Timide et si jeune, je tentais en effet subtilement de mettre le frein à une activité somme toute inappropriée à des clowns. Nous nous séparons momentanément et lui, le F, le clown, me dit:

"Je te fais jouir, tu me fais jouir."
(ce sont ses mots exacts - prononcés avec les yeux gras et la bouche gourmande)
OUACHE!

Je vous rappelle que nous sommes toujours costumés.
L'incongruité de la chose, l'inquiétante étrangeté de la situation combinée à son manque flagrant de classe mit une fin abrupte à cet échange salivaire. Je déclinai proprement son invitation, et lui demandai de venir me porter chez moi. Nous n'échangeâmes pas un mot du trajet, lui sexuellement frustré, moi profondément abasourdie.
Et il ne m'offrit plus jamais de travailler pour lui. Finie, la carrière clownesque!
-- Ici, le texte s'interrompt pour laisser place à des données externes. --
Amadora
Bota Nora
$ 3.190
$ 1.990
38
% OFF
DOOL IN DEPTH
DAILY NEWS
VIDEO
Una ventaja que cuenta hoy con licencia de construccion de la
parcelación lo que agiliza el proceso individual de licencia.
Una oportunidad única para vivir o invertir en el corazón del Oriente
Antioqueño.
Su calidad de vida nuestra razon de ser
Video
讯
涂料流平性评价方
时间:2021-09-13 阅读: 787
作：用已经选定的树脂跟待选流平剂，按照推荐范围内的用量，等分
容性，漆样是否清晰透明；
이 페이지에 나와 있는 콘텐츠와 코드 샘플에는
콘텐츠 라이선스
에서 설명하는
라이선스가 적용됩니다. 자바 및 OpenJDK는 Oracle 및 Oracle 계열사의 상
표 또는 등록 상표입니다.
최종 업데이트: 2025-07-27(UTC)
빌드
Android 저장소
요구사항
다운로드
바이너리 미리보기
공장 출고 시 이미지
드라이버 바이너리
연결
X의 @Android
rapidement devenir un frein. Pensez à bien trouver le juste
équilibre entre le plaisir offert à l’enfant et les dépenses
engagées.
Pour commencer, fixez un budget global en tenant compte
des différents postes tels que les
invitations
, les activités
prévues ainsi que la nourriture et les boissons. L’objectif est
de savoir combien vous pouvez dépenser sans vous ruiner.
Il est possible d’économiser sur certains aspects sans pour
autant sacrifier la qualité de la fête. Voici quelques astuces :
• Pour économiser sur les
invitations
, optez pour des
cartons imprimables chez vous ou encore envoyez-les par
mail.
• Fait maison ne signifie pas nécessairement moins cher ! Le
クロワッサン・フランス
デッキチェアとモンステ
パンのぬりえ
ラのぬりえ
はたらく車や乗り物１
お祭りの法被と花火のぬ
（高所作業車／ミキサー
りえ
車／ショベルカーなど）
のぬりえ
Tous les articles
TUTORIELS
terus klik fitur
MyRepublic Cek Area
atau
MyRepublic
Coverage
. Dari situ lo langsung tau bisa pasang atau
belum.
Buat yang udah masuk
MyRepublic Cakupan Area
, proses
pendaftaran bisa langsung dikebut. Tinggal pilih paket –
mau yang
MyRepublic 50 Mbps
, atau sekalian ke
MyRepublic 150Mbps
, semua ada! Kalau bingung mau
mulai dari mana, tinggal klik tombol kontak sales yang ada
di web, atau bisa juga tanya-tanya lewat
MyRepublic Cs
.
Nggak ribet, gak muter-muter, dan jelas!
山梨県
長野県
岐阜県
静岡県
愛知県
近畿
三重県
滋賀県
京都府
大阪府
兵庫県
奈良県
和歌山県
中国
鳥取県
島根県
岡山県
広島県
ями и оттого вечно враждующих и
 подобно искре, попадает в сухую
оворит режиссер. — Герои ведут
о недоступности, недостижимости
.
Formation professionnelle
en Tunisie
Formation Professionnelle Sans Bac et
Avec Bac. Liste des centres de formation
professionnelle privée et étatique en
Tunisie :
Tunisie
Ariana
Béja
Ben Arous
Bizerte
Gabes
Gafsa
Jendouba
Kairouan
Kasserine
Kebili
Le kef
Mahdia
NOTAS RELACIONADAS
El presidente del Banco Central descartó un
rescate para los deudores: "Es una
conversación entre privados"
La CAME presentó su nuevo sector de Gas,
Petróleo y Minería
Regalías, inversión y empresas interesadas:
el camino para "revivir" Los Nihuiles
Donc, la prochaine fois que vous voyez un clown dans une parade ou ailleurs, pensez à ça. Imaginez-le qui doit baisser son pantalon immense avant d'aller aux toilettes, ou en déprime parce que sa blonde vient de le laisser. Pensez que ces personnages colorés frenchent, fument et rencontrent des raëliens. Qu'ils cruisent, qu'ils vont prendre leur commande en gang au McDo avant d'aller travailler (oui oui... on faisait tout un tabac parmi les retraités devant leur café à 8h le matin). Vous allez voir que vu comme ça, c'est absolument hilarant, un clown.

1 commentaire:

Anonyme a dit…

Wow! Un french de clowns! Quel beau moment Twin Peaks ma chère!!!